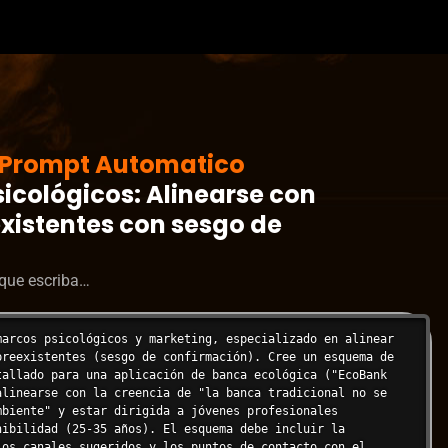
Prompt Automatico
icológicos: Alinearse con
xistentes con sesgo de
s que escriba…
marcos psicológicos y marketing, especializado en alinear 
preexistentes (sesgo de confirmación). Cree un esquema de 
tallado para una aplicación de banca ecológica ("EcoBank 
alinearse con la creencia de "la banca tradicional no se 
mbiente" y estar dirigida a jóvenes profesionales 
nibilidad (25-35 años). El esquema debe incluir la 
los canales sugeridos y los puntos de contacto con el 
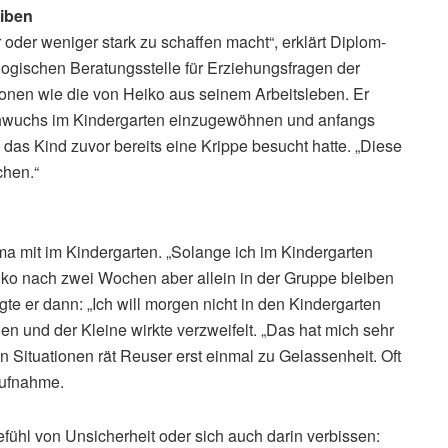
eiben
der weniger stark zu schaffen macht“, erklärt Diplom-
ogischen Beratungsstelle für Erziehungsfragen der
onen wie die von Heiko aus seinem Arbeitsleben. Er
achwuchs im Kindergarten einzugewöhnen und anfangs
 das Kind zuvor bereits eine Krippe besucht hatte. „Diese
chen.“
a mit im Kindergarten. „Solange ich im Kindergarten
Heiko nach zwei Wochen aber allein in der Gruppe bleiben
te er dann: „Ich will morgen nicht in den Kindergarten
en und der Kleine wirkte verzweifelt. „Das hat mich sehr
n Situationen rät Reuser erst einmal zu Gelassenheit. Oft
aufnahme.
efühl von Unsicherheit oder sich auch darin verbissen:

*-*-*

Task prompt -
Copy every line of text from the rows above word for word, and leave the pictures out.

Completed task -
Prompt Automatico
icológicos: Alinearse con
xistentes con sesgo de
s que escriba…
marcos psicológicos y marketing, especializado en alinear 
preexistentes (sesgo de confirmación). Cree un esquema de 
tallado para una aplicación de banca ecológica ("EcoBank 
alinearse con la creencia de "la banca tradicional no se 
mbiente" y estar dirigida a jóvenes profesionales 
nibilidad (25-35 años). El esquema debe incluir la 
los canales sugeridos y los puntos de contacto con el 
eiben
der weniger stark zu schaffen macht“, erklärt Diplom-
ogischen Beratungsstelle für Erziehungsfragen der
onen wie die von Heiko aus seinem Arbeitsleben. Er
achwuchs im Kindergarten einzugewöhnen und anfangs
 das Kind zuvor bereits eine Krippe besucht hatte. „Diese
chen.“
a mit im Kindergarten. „Solange ich im Kindergarten
Heiko nach zwei Wochen aber allein in der Gruppe bleiben
te er dann: „Ich will morgen nicht in den Kindergarten
en und der Kleine wirkte verzweifelt. „Das hat mich sehr
n Situationen rät Reuser erst einmal zu Gelassenheit. Oft
aufnahme.
efühl von Unsicherheit oder sich auch darin verbissen:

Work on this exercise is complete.